◆ **WORK REQUEST**
Go through the records and report each line holding the string "worn".

(Stored data entries)
* * * * * * *

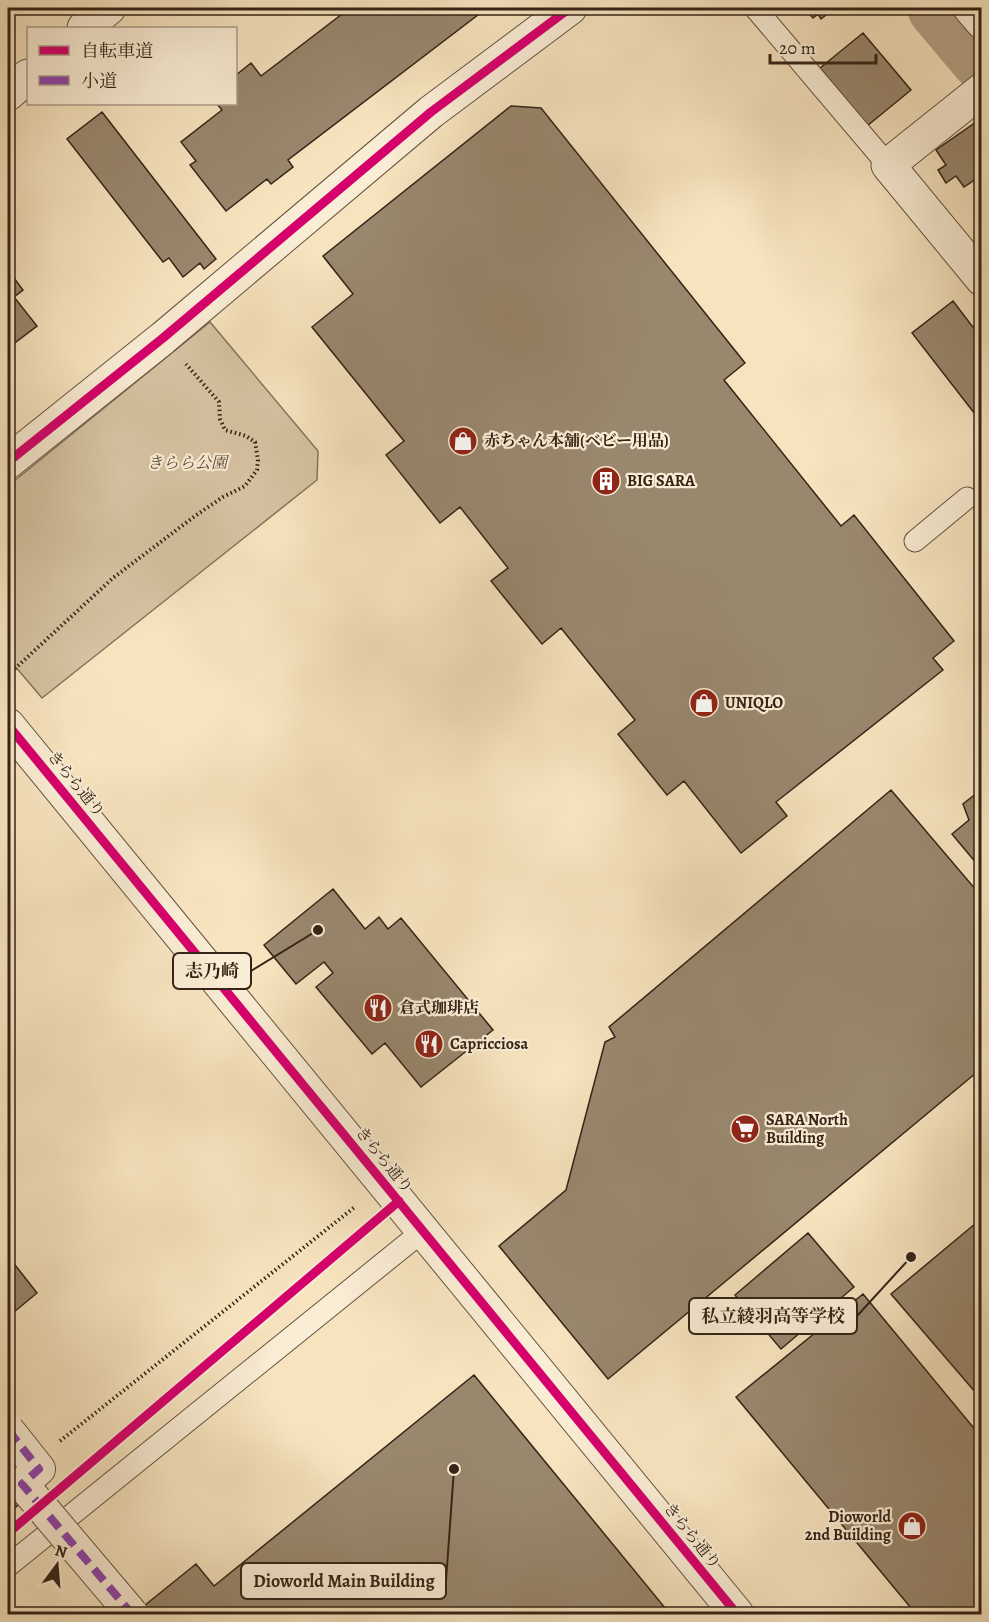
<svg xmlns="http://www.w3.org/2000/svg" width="989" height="1622" viewBox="0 0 989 1622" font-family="Alegreya,'Noto Serif JP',serif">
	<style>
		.green { fill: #d6c3a2; stroke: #85735c; stroke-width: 1.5 }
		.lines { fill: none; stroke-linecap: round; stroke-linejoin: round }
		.river { stroke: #b5a286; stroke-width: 63 }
		.building { fill: #99876e; stroke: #342317; stroke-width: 1.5 }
		.service-casing { stroke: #655341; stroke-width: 23 }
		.minor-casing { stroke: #655341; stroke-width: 35 }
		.tertiary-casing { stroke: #655341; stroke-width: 35 }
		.path { stroke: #342317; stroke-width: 4; stroke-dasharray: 1.5 3; stroke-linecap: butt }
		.service { stroke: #faedd5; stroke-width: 21 }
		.minor { stroke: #faedd5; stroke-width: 33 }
		.tertiary { stroke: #faedd5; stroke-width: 33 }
		.pedestrian-bridge-casing { stroke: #655341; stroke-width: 34; stroke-linecap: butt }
		.pedestrian-bridge { stroke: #faedd5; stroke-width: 32 }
		.quiet { stroke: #8e44ad; stroke-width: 8; stroke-dasharray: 15 8; stroke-linecap: butt }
		.cycleway-casing { stroke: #faedd5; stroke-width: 13 }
		.cycleway { stroke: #d6006c; stroke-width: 9 }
		.labels { text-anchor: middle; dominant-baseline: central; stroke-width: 4.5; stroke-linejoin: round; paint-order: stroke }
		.poi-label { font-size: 16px; font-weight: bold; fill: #342317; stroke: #faedd5; text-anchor: start }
		.park-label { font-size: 16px; font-style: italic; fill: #5c4b3a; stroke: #faedd5 }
		.street-label { font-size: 16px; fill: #342317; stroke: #faedd5 }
		.leader { fill: none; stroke: #342317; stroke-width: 2 }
		.callout-dot { fill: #342317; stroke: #faedd5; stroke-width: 2 }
		.callout { fill: #faedd5; stroke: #342317; stroke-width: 2 }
		.callout-label { font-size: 18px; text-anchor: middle; font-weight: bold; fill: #342317 }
	</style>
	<rect width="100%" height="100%" fill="#f7e4bf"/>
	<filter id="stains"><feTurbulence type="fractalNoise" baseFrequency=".00333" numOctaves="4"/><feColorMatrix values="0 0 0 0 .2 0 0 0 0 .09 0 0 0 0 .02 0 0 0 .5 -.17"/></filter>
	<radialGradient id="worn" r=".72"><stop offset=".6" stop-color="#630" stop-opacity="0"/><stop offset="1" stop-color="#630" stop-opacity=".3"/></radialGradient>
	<path class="green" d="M210,322L318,451L317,480L42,698L8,658V486Z"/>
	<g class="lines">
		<path class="river" d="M939,8L982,59"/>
	</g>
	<path class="building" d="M350,8H487L288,160L293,167L271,184L267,179L226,211L190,165L196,161L181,142L222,110L217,104H236V75L251,63L261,76Z
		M804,8H835L821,19L818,14L813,18Z
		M863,33L911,90L867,126L820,68Z
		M511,106L541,108L745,363L724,380L841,526L854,515L954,641L933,658L943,670L776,802L787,816L741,853L684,781L667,795L618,734L635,720L561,628L542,644L491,581L508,568L460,507L440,523L386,455L404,441L312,327L353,294L323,256Z
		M102,112L216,259L204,269L200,263L183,277L169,258L163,262L67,139Z
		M982,118V175L964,187L956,176L946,183L938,170L946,165L936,150Z
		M8,270L23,290L14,297L37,326L8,348Z
		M953,301L982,339V423L912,333Z
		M982,789V870L952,834L969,820L963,804Z
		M891,790L982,897V1068L608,1379L499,1246L566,1190L605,1042L615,1037L609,1027Z
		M333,889L365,929L379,917L388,929L401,918L493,1030L421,1087L385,1043L372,1054L316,987L333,973L324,962L296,984L264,945Z
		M982,1218V1400L891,1294Z
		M808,1233L854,1287L781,1349L735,1295Z
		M8,1256L37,1293L8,1317Z
		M863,1294L982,1438V1614H916L736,1397Z
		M474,1375L670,1614H134L196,1564L214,1586Z
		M8,1465L14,1473L26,1498L8,1514Z"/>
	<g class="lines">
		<g class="service-casing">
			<path id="service" d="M755,8L888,165
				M915,541L967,498
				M8,1566L423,1231"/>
		</g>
		<g class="minor-casing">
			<path id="minor" d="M970,8L982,22
				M84,28L109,8
				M982,90L888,165L982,279
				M8,94L28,76
				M8,462L163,338L431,112L570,8"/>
		</g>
		<g class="tertiary-casing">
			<path id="tertiary" d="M8,725L737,1614"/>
		</g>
		<path class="path" d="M8,675L113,578L195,516L223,497L245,486L257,470L258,460L255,442L246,436L225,430L220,419L219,402L186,364
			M60,1441L356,1206"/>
		<use href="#service" class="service"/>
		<use href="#minor" class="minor"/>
		<use href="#tertiary" class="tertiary"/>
		<g class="pedestrian-bridge-casing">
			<path id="pedestrian-bridge" d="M8,1430L39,1469L22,1484L132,1614"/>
		</g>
		<use href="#pedestrian-bridge" class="pedestrian-bridge"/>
		<path class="quiet" d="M8,1430L39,1469L22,1484L132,1614"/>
		<g class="cycleway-casing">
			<path id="cycleway" d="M8,462L163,338L431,112L570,8
				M8,725L737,1614
				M8,1533L399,1201"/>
		</g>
		<use href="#cycleway" class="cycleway"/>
	</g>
	<defs>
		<g id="shop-disc" transform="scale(1.5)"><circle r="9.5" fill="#8f2418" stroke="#faedd5"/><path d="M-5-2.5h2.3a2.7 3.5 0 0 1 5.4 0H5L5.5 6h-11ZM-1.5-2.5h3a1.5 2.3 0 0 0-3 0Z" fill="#fff"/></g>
		<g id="building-disc" transform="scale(1.5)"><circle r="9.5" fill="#8f2418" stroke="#faedd5"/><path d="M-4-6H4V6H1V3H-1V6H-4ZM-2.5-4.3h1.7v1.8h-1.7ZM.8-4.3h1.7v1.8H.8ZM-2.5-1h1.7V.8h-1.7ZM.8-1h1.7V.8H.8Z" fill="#fff"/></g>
		<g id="restaurant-disc" transform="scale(1.5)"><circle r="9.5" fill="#8f2418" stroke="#faedd5"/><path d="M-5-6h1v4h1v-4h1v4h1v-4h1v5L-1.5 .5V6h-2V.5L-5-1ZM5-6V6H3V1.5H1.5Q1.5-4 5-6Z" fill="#fff"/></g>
		<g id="supermarket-disc" transform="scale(1.5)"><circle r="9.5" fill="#8f2418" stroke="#faedd5"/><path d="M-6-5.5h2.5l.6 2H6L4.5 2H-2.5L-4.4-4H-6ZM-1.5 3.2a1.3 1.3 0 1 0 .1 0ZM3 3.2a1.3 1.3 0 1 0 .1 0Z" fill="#fff"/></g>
	</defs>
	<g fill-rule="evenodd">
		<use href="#shop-disc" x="463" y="441"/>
		<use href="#building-disc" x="606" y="481"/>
		<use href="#shop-disc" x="704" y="703"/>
		<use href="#restaurant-disc" x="378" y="1008"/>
		<use href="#restaurant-disc" x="429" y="1044"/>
		<use href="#supermarket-disc" x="745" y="1129"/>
		<use href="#shop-disc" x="912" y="1526"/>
	</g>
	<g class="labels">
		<g class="poi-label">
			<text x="484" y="441">赤ちゃん本舗(ベビー用品)</text>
			<text x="627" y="481">BIG SARA</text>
			<text x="725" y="703">UNIQLO</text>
			<text x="399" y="1008">倉式珈琲店</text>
			<text x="450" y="1044">Capricciosa</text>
			<text x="766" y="1120">SARA North<tspan x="766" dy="18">Building</tspan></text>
			<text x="891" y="1517" text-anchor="end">Dioworld<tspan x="891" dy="18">2nd Building</tspan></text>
		</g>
		<g class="park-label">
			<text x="187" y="463">きらら公園</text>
		</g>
		<g class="street-label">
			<text transform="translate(76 784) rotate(51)">きらら通り</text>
			<text transform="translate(384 1160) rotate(51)">きらら通り</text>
			<text transform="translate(692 1536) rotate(51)">きらら通り</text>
		</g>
	</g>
	<path class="leader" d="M318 930L251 971M911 1257L857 1316M454 1469L446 1581"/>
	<g class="callout-dot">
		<circle cx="318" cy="930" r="6"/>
		<circle cx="911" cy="1257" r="6"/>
		<circle cx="454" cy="1469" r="6"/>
	</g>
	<g class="callout">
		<rect x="173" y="953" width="78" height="36" rx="6"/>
		<rect x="689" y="1298" width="168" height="36" rx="6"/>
		<rect x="241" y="1563" width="205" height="36" rx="6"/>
	</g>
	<g class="callout-label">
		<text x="212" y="977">志乃崎</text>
		<text x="773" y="1322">私立綾羽高等学校</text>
		<text x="344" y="1587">Dioworld Main Building</text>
	</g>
	<rect width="989" height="1622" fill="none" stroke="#f7e4bf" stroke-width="30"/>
	<rect x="9" y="9" width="971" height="1604" fill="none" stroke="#342317" stroke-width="3"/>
	<rect x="15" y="15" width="959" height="1592" fill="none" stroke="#342317" stroke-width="1.5"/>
	<rect x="27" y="27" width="210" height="78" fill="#faedd5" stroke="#ab9c89" stroke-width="1.5"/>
	<rect x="39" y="46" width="30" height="9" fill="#d6006c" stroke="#ab9c89" stroke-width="1.5"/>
	<text x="81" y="57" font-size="18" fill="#342317">自転車道</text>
	<rect x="39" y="76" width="30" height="9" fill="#8e44ad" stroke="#ab9c89" stroke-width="1.5"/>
	<text x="81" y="87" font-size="18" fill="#342317">小道</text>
	<g transform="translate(57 1565) rotate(16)" stroke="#faedd5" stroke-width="4.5" paint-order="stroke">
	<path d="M0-4.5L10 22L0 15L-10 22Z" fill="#342317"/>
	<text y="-9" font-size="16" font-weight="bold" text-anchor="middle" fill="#342317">N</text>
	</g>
	<path d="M770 54v9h106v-9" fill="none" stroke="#342317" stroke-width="3"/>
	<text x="779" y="54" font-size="18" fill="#342317" stroke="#faedd5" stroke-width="4.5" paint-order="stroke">20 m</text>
	<rect width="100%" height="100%" filter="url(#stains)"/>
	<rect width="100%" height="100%" fill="url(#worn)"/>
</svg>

* * * * * * *

◆ **ANSWER FOR THE TASK**
	<radialGradient id="worn" r=".72"><stop offset=".6" stop-color="#630" stop-opacity="0"/><stop offset="1" stop-color="#630" stop-opacity=".3"/></radialGradient>
	<rect width="100%" height="100%" fill="url(#worn)"/>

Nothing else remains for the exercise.